Libros Schmibros first opened its doors in 2010 on First Street in Boyle Heights. Kipen, a freelance book critic and former director of reading initiatives for the National Endowment for the Arts, started the lending library shortly after moving into the neighborhood when he learned the local public library branch would be shutting down on Mondays. He started by dipping into his own library; Kipen had amassed more than 10,000 books during his career as a critic.

“Here I am sitting on a pile of thousands of books and the neighborhood’s about to have even less access to books than it did before — which was not a lot,” he said, sitting at the Libros Schmibros Mariachi Plaza location, a cluster of shops around a large bandstand, steps from the Metro. “So, I thought, I can do something about this, at least a little.”

Kipen by now cuts a recognizable figure in the neighborhood, where he knows the local shop owners and easily strikes up conversations in coffee shops. On July 19, as he paced in long-legged strides past taquerias and neighborhood shops, a passerby recognized him and shouted, “Library Dude! What’s up?” Kipen seemed pleased with the moniker.

Earlier this year, when the Los Angeles County Arts Commission prepared to reopen the Ford Theatres this summer after nearly two years of renovations, it invited local community organizations to submit proposals for summer events.

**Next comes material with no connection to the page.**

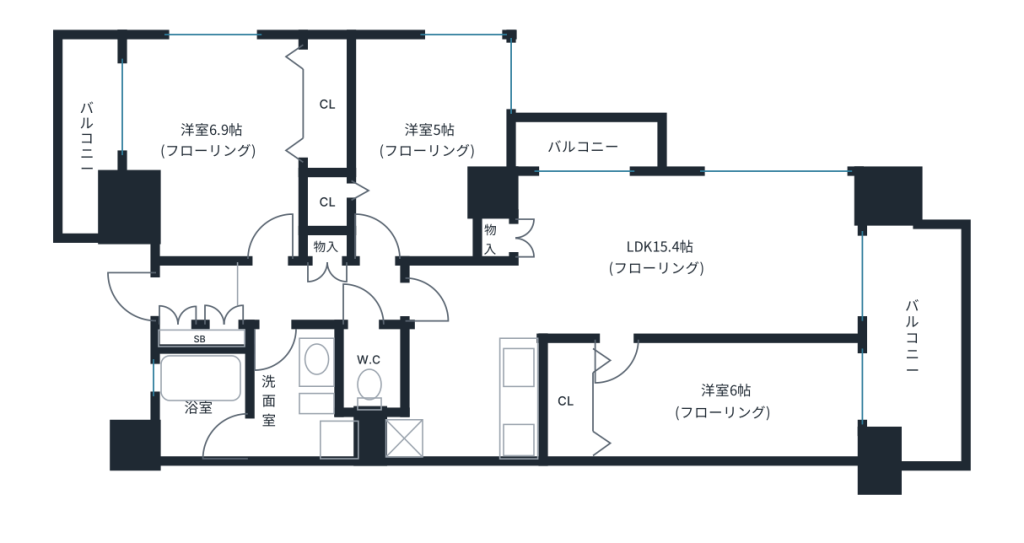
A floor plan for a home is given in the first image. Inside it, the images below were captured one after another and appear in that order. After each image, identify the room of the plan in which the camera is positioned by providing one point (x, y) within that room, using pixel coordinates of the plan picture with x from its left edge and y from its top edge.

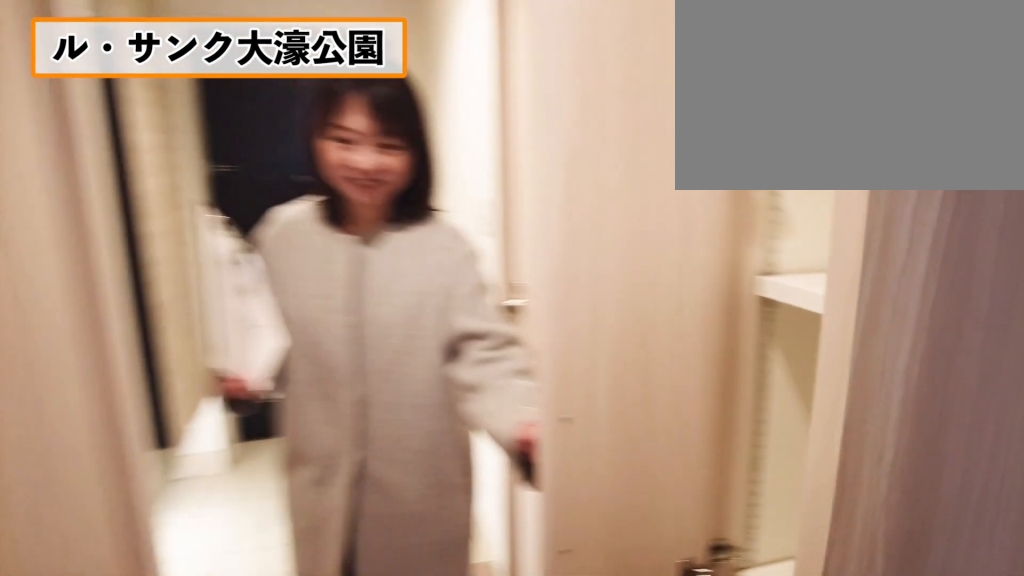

A gregarious Jew with a working knowledge of Spanish (“Nobody would mistake me for bilingual,” he said modestly), Kipen thought “Tiempo de Morir” — which will be shown with English subtitles— would draw an eclectic crowd, including Jews and Latinos. 

He also thought it would be a good chance to bring some attention to a national industry he believes languishes unfairly in obscurity.

“Mexican film is so unsung in Southern California,” he said. “I mean, there’s a century-long tradition of great Mexican cinema, but so few people know about it.”

Though less famous than international directors like Guillermo del Toro and Alfonso Cuarón, Ripstein influenced both those filmmakers, they have said.  “Tiempo de Morir” was Ripstein’s directorial debut, released when he was in his early 20s. 

When the film premiered, García Márquez was far removed from the celebrity that marked his later years. His most famous novel, “One Hundred Years of Solitude,” didn’t hit shelves until the year after “Tiempo de Morir” was released.

Rodrigo García, a Santa Monica-based director and the novelist’s son, said in an interview that although his father aspired early on to become a film director, his books typically did not translate well to the silver screen. However, the younger man remembers his father frequently working with directors on original screenplays he wrote.

While García Márquez’s novels were often based on his life experiences, “Tiempo de Morir” has no such basis as far as his son knows, and is likely based on the Greek tragedies the author adored.

García said people should come out to see the film — but not because his father wrote it.

“The story is compelling, and it’s tragic and interesting,” he said. “I think [people should see the film] because the movie is good, not just because it’s an early screenplay by a person who later became a famous novelist.”